SKUTTA will be held on the revitalised Broome Town Jetty, an outdoor event capitalising on the beauty of the Kimberley landscape and skills development workshops will be held in communities across the Kimberley including Broome  Ardyaloon Community/Dampier Peninsula Fitzroy Crossing,  Kununurra,  Whyndam/Halls Creek Community,  Bidgydanga.

We aim to build a sustainable model that increases regional capacity for real pathway opportunities for First Nations Kimberley creatives in the many facets of fashion and creative events.


THE LITTLE PRINCE

FREEZE FRAME OPERA

Freeze Frame Opera, together with WA Young Voices (WAYV) present The Little Prince, a magical opera at the Fremantle Town Hall in November 2023. 
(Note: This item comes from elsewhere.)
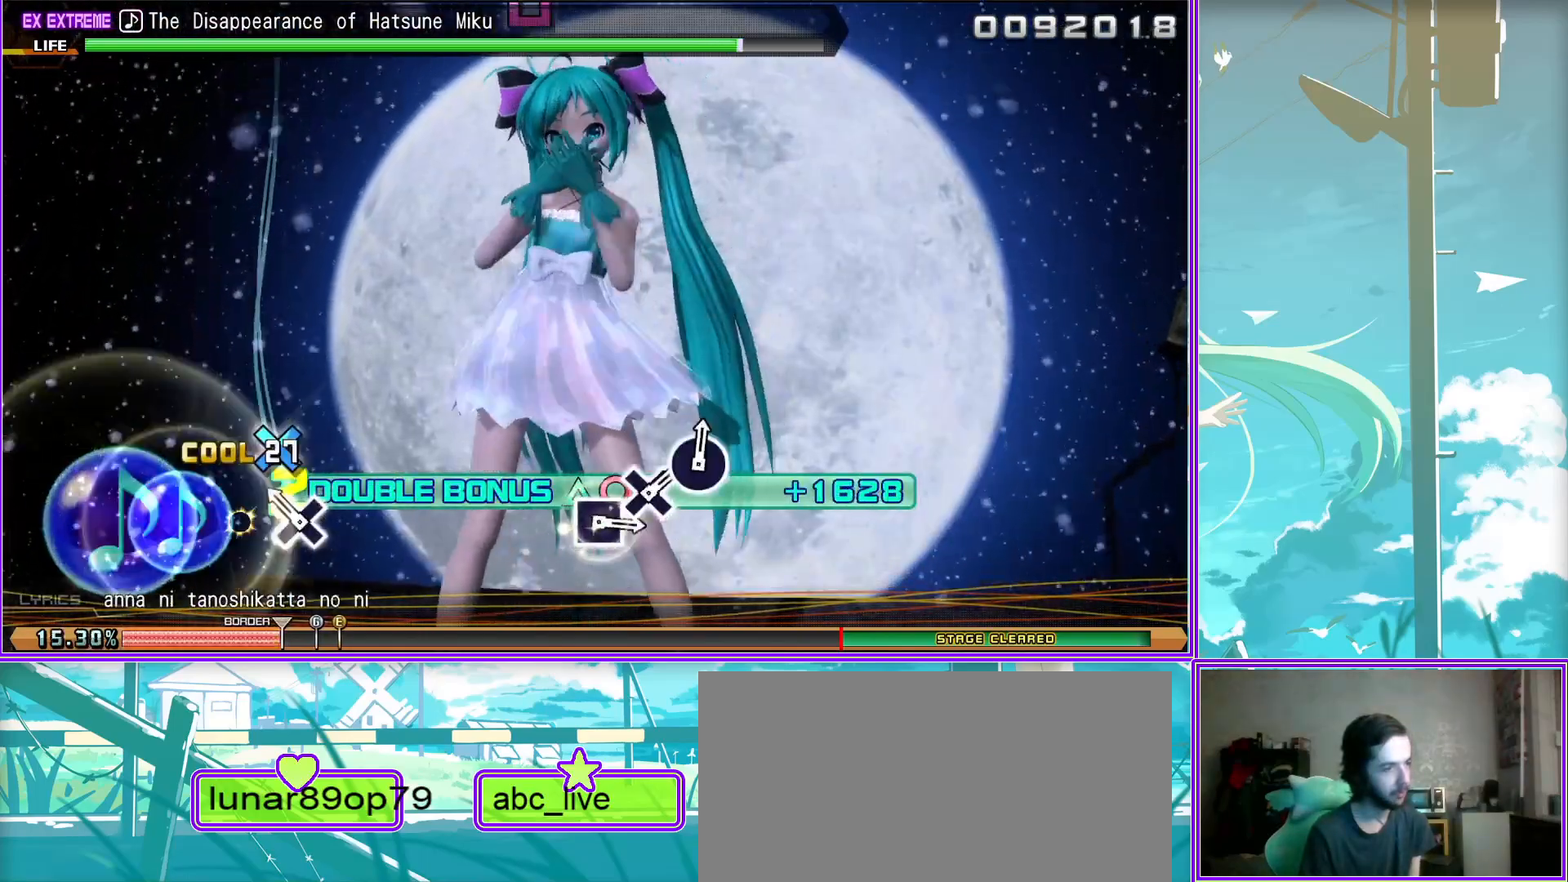
{"buttons": ["CIRCLE", "L2"], "left_stick": "center", "right_stick": "center", "events": [[200, "DPAD_LEFT", "down"], [233, "CROSS", "down"], [367, "CROSS", "up"], [367, "DPAD_LEFT", "up"], [450, "CIRCLE", "down"]]}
Based on the 1943 book by Antoine de Saint-Exupéry, Rachel Portman’s opera will be presented for the first time in WA. With a chorus of more than 40 children performing alongside local and international opera stars (including Teddy Tahu Rhodes and Rachelle Durkin), this is a unique opportunity to foster the innate creativity of children and to ignite their passion for the arts in WA. The production will touch the hearts of all who experience it. “It is only with the heart that one can see rightly: what is essential is invisible to the eye.” (The Little Prince)

It will provide school-aged singers the opportunity to participate in the creation of a staged youth opera.

The ambitious project will provide artistic opportunities and support for singers, musicians, a director, a musical director, a set and costume designer and a lighting designer all working in the West Australian arts sector.